Effective in the first quarter of fiscal year 2010, the Company began recognizing revenue on certain service contracts, post-contract software support services, and extended warranty contracts, on a net basis, where it is not a primary obligor. Approximately 4% of revenue was recorded on a net basis for fiscal years 2011 and 2010.
The Company's operation in Mexico primarily focuses on projects with the Mexican government and other local agencies that are long-term in nature. Under the agreements, the Company sells computers and equipment to contractors that provide services to the Mexican government. The Company also sells computer equipment and services directly to the Mexican government. The payments are due on a monthly basis and contingent upon the satisfactory performance of certain services, fulfillment of certain obligations and meeting certain conditions. The Company recognizes revenue and cost of revenue on a straight-line basis over the term of the contract, which coincides with payments no longer being contingent.
Costs related to shipping and handling are included in “Cost of revenue.” 
Funds received from OEM suppliers for inventory volume promotion programs, price protection and product rebates are recorded as adjustments to cost of revenue and the carrying value of inventories, as appropriate. Where there is a binding agreement, the Company tracks vendor promotional programs for volume discounts on a program-by-program basis and records them as a reduction of cost of revenue based on a systematic and rational allocation. The Company monitors the balances of vendor receivables on a quarterly basis and adjusts the balances due for differences between expected and actual sales volume. Vendor receivables are generally collected through reductions authorized by the vendor, to accounts payable. Funds received for specific marketing and infrastructure reimbursements, net of direct costs, are recorded as adjustments to “Selling, general and administrative expenses,” and any excess reimbursement amount is recorded as an adjustment to cost of revenue. 
The Company purchases licensed software products from OEM vendors, which it subsequently distributes to resellers. Royalties to OEM vendors are accrued and recorded in cost of revenue when software products are shipped and revenue is recognized. 
The Company’s OEM suppliers generally warrant the products distributed by the Company and allow returns of defective products. The Company generally does not independently warrant the products it distributes; however, the Company does warrant the following: (1) its services with regard to products that it assembles for its customers, and (2) products that it builds to order from components purchased from other sources. To date neither warranty expense, nor the accrual for warranty costs has been material to the Company’s Consolidated Financial Statements.

- - -

→ **YOUR GOAL**
Answer these from the accounting policy excerpt:
1. About what share of revenue was recorded on a net basis for fiscal years 2011 and 2010?
2. Under which line are costs related to shipping and handling included?
3. When are royalties to OEM vendors accrued and recorded in cost of revenue?

- - -

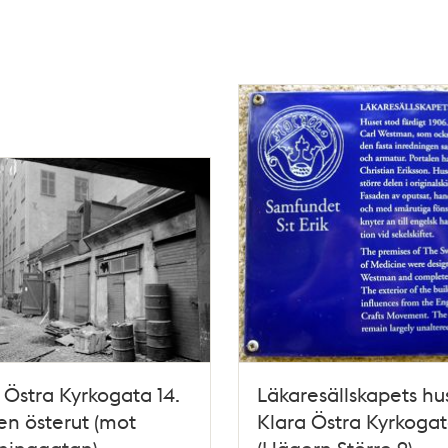
 Östra Kyrkogata 14.
Läkaresällskapets hu
n österut (mot
Klara Östra Kyrkogat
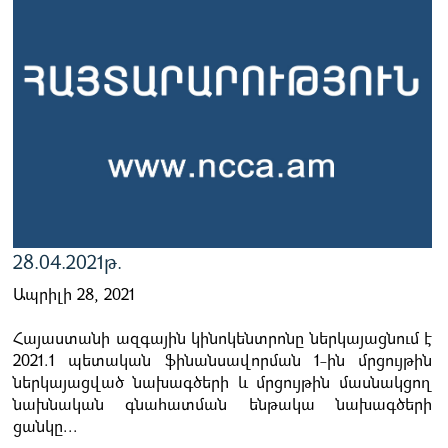
28.04.2021թ.
Ապրիլի 28, 2021
Հայաստանի ազգային կինոկենտրոնը ներկայացնում է
2021.1 պետական ֆինանսավորման 1-ին մրցույթին
ներկայացված նախագծերի և մրցույթին մասնակցող
նախնական գնահատման ենթակա նախագծերի
ցանկը...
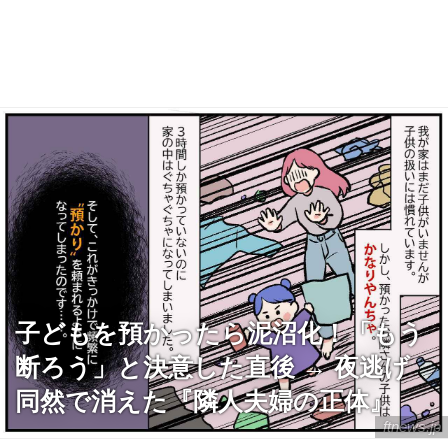
子どもを預かったら泥沼化！「もう
断ろう」と決意した直後 → 夜逃げ
同然で消えた『隣人夫婦の正体』
ftnews.jp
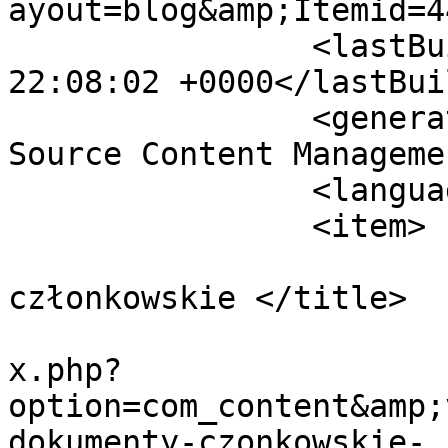
ayout=blog&amp;Itemid=4
		<lastBuildDate>Sat, 08 Aug 2026 
22:08:02 +0000</lastBui
		<generator>Joomla! 1.5 - Open 
Source Content Manageme
		<language>en-gb</language>

		<item>

			<title>dokumenty
członkowskie </title>

			<link>https://zpap.pl/in
x.php?
option=com_content&amp;
dokumenty-czonkowskie-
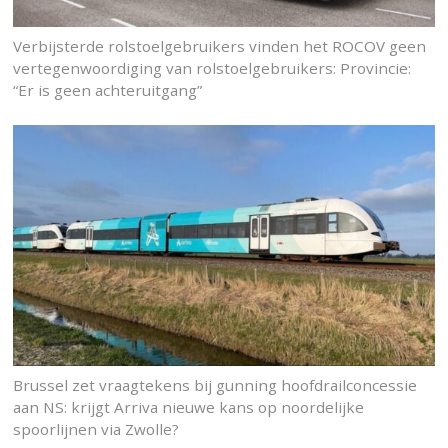
Verbijsterde rolstoelgebruikers vinden het ROCOV geen
vertegenwoordiging van rolstoelgebruikers: Provincie:
“Er is geen achteruitgang”
Brussel zet vraagtekens bij gunning hoofdrailconcessie
aan NS: krijgt Arriva nieuwe kans op noordelijke
spoorlijnen via Zwolle?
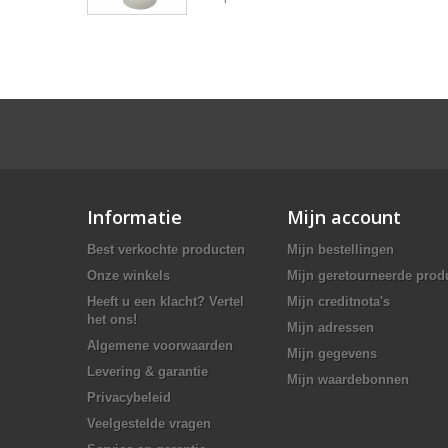
Informatie
Mijn account
Best verkochte producten
Mijn bestellingen
Onze winkels
Mijn geretourneerde prod
Heeft u een klacht? Vertel
Mijn creditnota's
het ons!
Mijn adressen
Algemene voorwaarden
Mijn gegevens
Levering & garantie
Mijn waardebonnen
Privacybeleid
Veelgestelde vragen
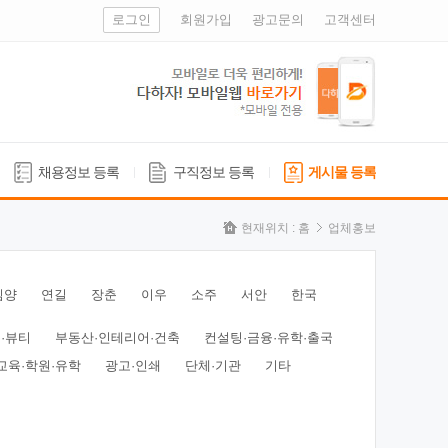
로그인
회원가입
광고문의
고객센터
채용정보 등록
구직정보 등록
게시물 등록
현재위치 :
홈
업체홍보
심양
연길
장춘
이우
소주
서안
한국
·뷰티
부동산·인테리어·건축
컨설팅·금융·유학·출국
교육·학원·유학
광고·인쇄
단체·기관
기타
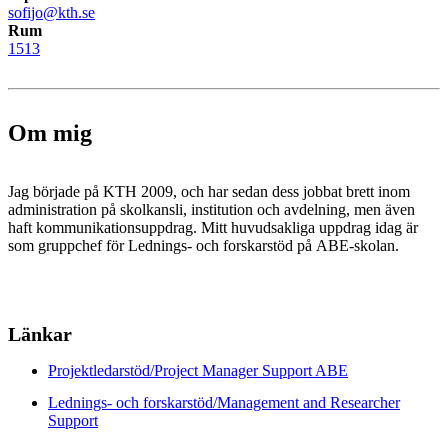
sofijo@kth.se
Rum
1513
Om mig
Jag började på KTH 2009, och har sedan dess jobbat brett inom
administration på skolkansli, institution och avdelning, men även
haft kommunikationsuppdrag. Mitt huvudsakliga uppdrag idag är
som gruppchef för Lednings- och forskarstöd på ABE-skolan.
Länkar
Projektledarstöd/Project Manager Support ABE
Lednings- och forskarstöd/Management and Researcher
Support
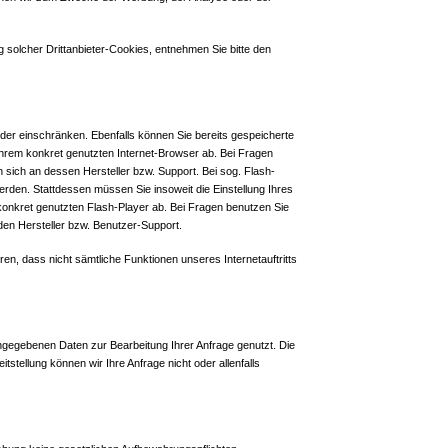
solcher Drittanbieter-Cookies, entnehmen Sie bitte den
 oder einschränken. Ebenfalls können Sie bereits gespeicherte
Ihrem konkret genutzten Internet-Browser ab. Bei Fragen
 sich an dessen Hersteller bzw. Support. Bei sog. Flash-
erden. Stattdessen müssen Sie insoweit die Einstellung Ihres
konkret genutzten Flash-Player ab. Bei Fragen benutzen Sie
den Hersteller bzw. Benutzer-Support.
hren, dass nicht sämtliche Funktionen unseres Internetauftritts
angegebenen Daten zur Bearbeitung Ihrer Anfrage genutzt. Die
stellung können wir Ihre Anfrage nicht oder allenfalls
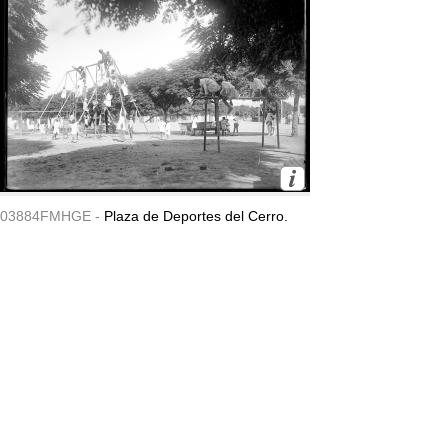
03884FMHGE -
Plaza de Deportes del Cerro.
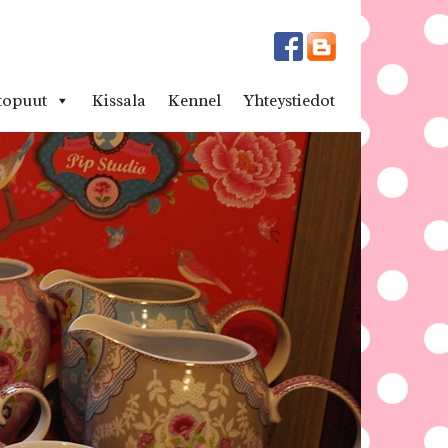
topuut
Kissala
Kennel
Yhteystiedot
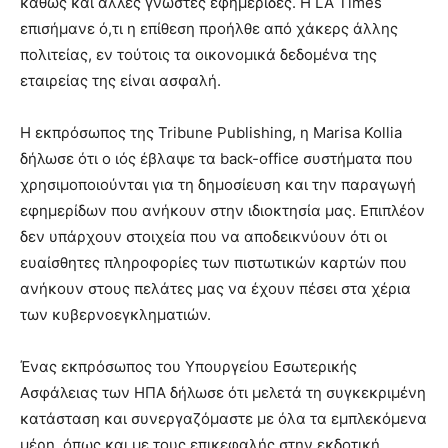
καθώς και άλλες γνωστές εφημερίδες. Η LA Times
επισήμανε ό,τι η επίθεση προήλθε από χάκερς άλλης
πολιτείας, εν τούτοις τα οικονομικά δεδομένα της
εταιρείας της είναι ασφαλή.
Η εκπρόσωπος της Tribune Publishing, η Marisa Kollia
δήλωσε ότι ο ιός έβλαψε τα back-office συστήματα που
χρησιμοποιούνται για τη δημοσίευση και την παραγωγή
εφημερίδων που ανήκουν στην ιδιοκτησία μας. Επιπλέον
δεν υπάρχουν στοιχεία που να αποδεικνύουν ότι οι
ευαίσθητες πληροφορίες των πιστωτικών καρτών που
ανήκουν στους πελάτες μας να έχουν πέσει στα χέρια
των κυβερνοεγκληματιών.
Ένας εκπρόσωπος του Υπουργείου Εσωτερικής
Ασφάλειας των ΗΠΑ δήλωσε ότι μελετά τη συγκεκριμένη
κατάσταση και συνεργαζόμαστε με όλα τα εμπλεκόμενα
μέρη, όπως και με τους επικεφαλής στην εκδοτική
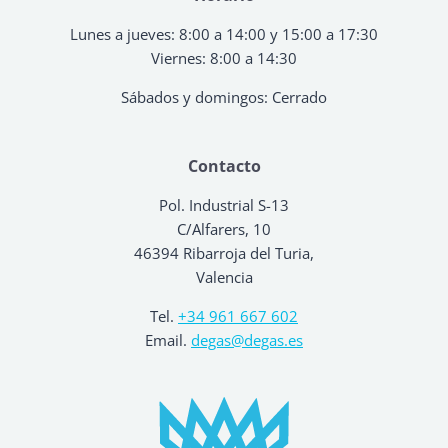
Lunes a jueves: 8:00 a 14:00 y 15:00 a 17:30
Viernes: 8:00 a 14:30
Sábados y domingos: Cerrado
Contacto
Pol. Industrial S-13
C/Alfarers, 10
46394 Ribarroja del Turia,
Valencia
Tel.
+34 961 667 602
Email.
degas@degas.es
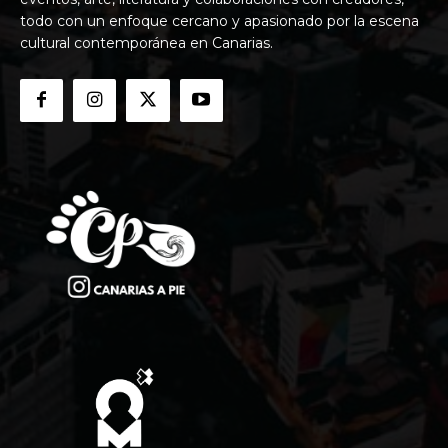
todo con un enfoque cercano y apasionado por la escena
cultural contemporánea en Canarias.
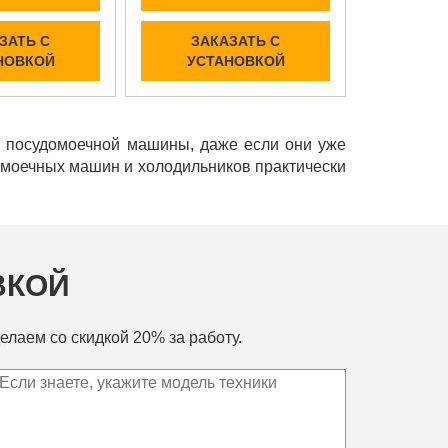
ЗАТЬ С
ЗАКАЗАТЬ С
НОВКОЙ
УСТАНОВКОЙ
и посудомоечной машины, даже если они уже
домоечных машин и холодильников практически
ВКОЙ
елаем со скидкой 20% за работу.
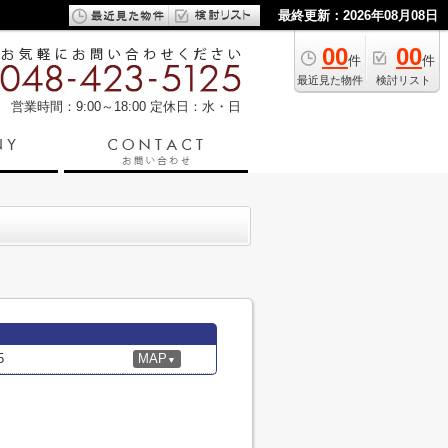
最終更新：2026年08月08日
00
00
件
件
最近見た物件
検討リスト
営業時間：9:00～18:00
定休日：水・日
5
MAP
▼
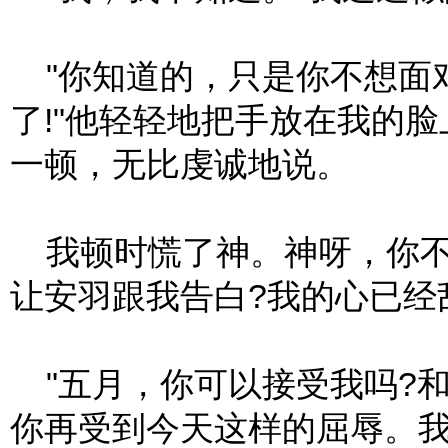
"你知道的，只是你不想面
了!"他轻轻地把手放在我的
一顿，无比虔诚地说。
我顿时慌了神。神呀，你不
让安羽跟我告白?我的心已经
"五月，你可以接受我吗?
你再受到今天这样的屈辱。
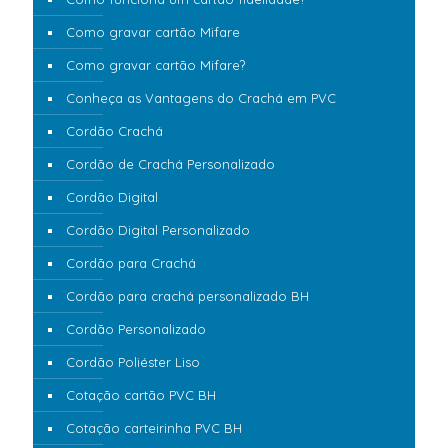
Como gravar cartão Mifare
Como gravar cartão Mifare?
Conheça as Vantagens do Crachá em PVC
Cordão Crachá
Cordão de Crachá Personalizado
Cordão Digital
Cordão Digital Personalizado
Cordão para Crachá
Cordão para crachá personalizado BH
Cordão Personalizado
Cordão Poliéster Liso
Cotação cartão PVC BH
Cotação carteirinha PVC BH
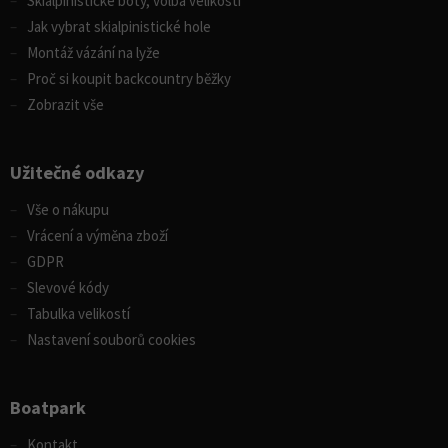
Skialpinistické boty, volba velikosti
Jak vybrat skialpinistické hole
Montáž vázání na lyže
Proč si koupit backcountry běžky
Zobrazit vše
Užitečné odkazy
Vše o nákupu
Vrácení a výměna zboží
GDPR
Slevové kódy
Tabulka velikostí
Nastavení souborů cookies
Boatpark
Kontakt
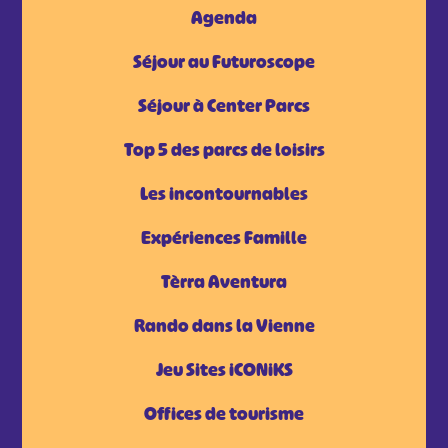
Agenda
Séjour au Futuroscope
Séjour à Center Parcs
Top 5 des parcs de loisirs
Les incontournables
Expériences Famille
Tèrra Aventura
Rando dans la Vienne
Jeu Sites iCONiKS
Offices de tourisme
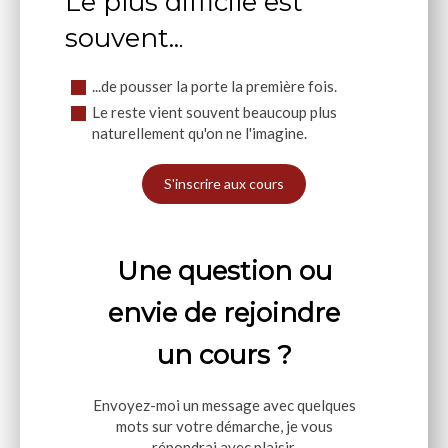
Le plus difficile est
souvent..
.
...de pousser la porte la première fois.
Le reste vient souvent beaucoup plus
naturellement qu'on ne l'imagine.
S'inscrire aux cours
Une question ou
envie de rejoindre
un cours ?
Envoyez-moi un message avec quelques
mots sur votre démarche, je vous
répondrai avec plaisir.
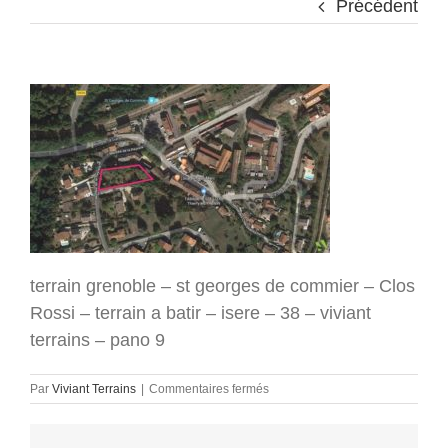
Précédent
terrain grenoble – st georges de commier – Clos
Rossi – terrain a batir – isere – 38 – viviant
terrains – pano 9
sur
Par
Viviant Terrains
|
Commentaires fermés
terrain
grenoble
–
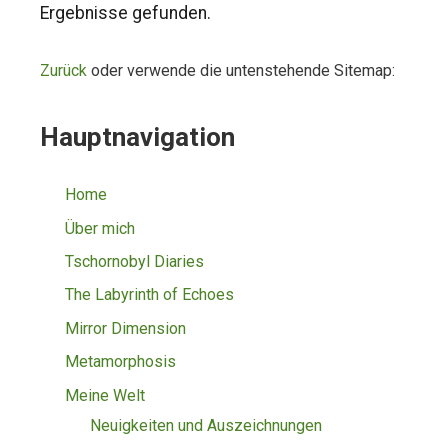
Ergebnisse gefunden.
Zurück
oder verwende die untenstehende Sitemap:
Hauptnavigation
Home
Über mich
Tschornobyl Diaries
The Labyrinth of Echoes
Mirror Dimension
Metamorphosis
Meine Welt
Neuigkeiten und Auszeichnungen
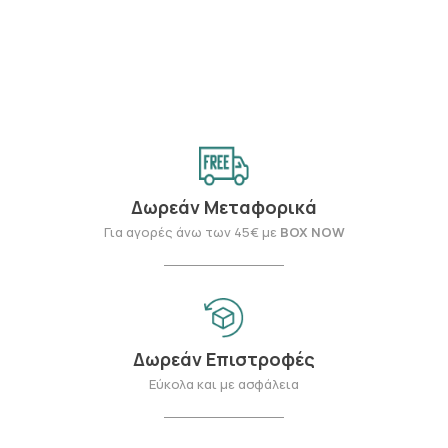
Δωρεάν Μεταφορικά
Για αγορές άνω των 45€ με
BOX NOW
Δωρεάν Επιστροφές
Εύκολα και με ασφάλεια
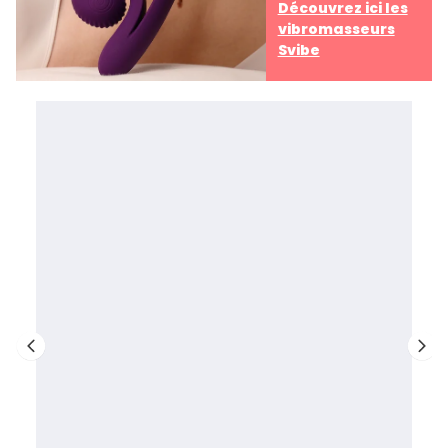
Découvrez ici les
vibromasseurs
Svibe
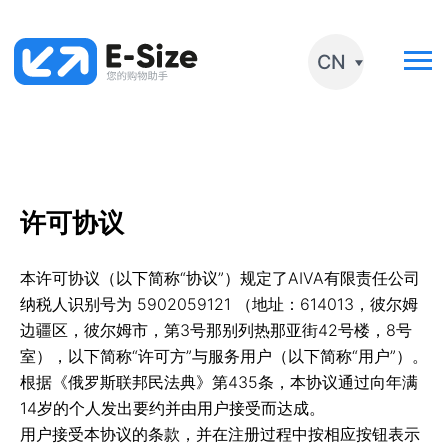
CN
许可协议
本许可协议（以下简称“协议”）规定了AIVA有限责任公司
纳税人识别号为 5902059121 （地址：614013，彼尔姆
边疆区，彼尔姆市，第3号那别列热那亚街42号楼，8号
室），以下简称“许可方”与服务用户（以下简称“用户”）。
根据《俄罗斯联邦民法典》第435条，本协议通过向年满
14岁的个人发出要约并由用户接受而达成。
用户接受本协议的条款，并在注册过程中按相应按钮表示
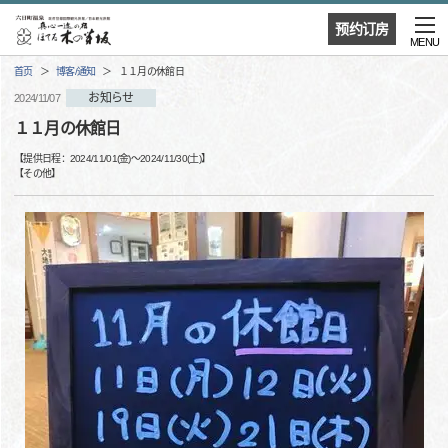
预约订房
MENU
首页
博客/通知
１１月の休館日
お知らせ
2024/11/07
１１月の休館日
【提供日程：
2024/11/01(金)
〜
2024/11/30(土)
】
【
その他
】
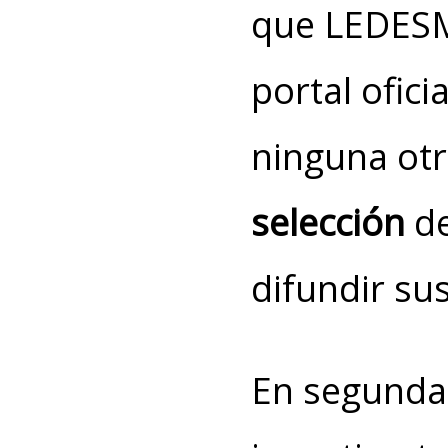
que LEDESM
portal ofici
ninguna otr
selección
de
difundir su
En segunda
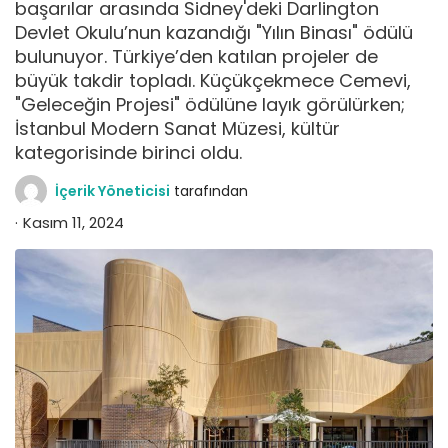
başarılar arasında Sidney'deki Darlington
Devlet Okulu’nun kazandığı "Yılın Binası" ödülü
bulunuyor. Türkiye’den katılan projeler de
büyük takdir topladı. Küçükçekmece Cemevi,
"Geleceğin Projesi" ödülüne layık görülürken;
İstanbul Modern Sanat Müzesi, kültür
kategorisinde birinci oldu.
İçerik Yöneticisi
tarafından
Kasım 11, 2024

- - -

→ **RESULT**
1. Approximately 4%.
2. "Cost of revenue."
3. When software products are shipped and revenue is recognized.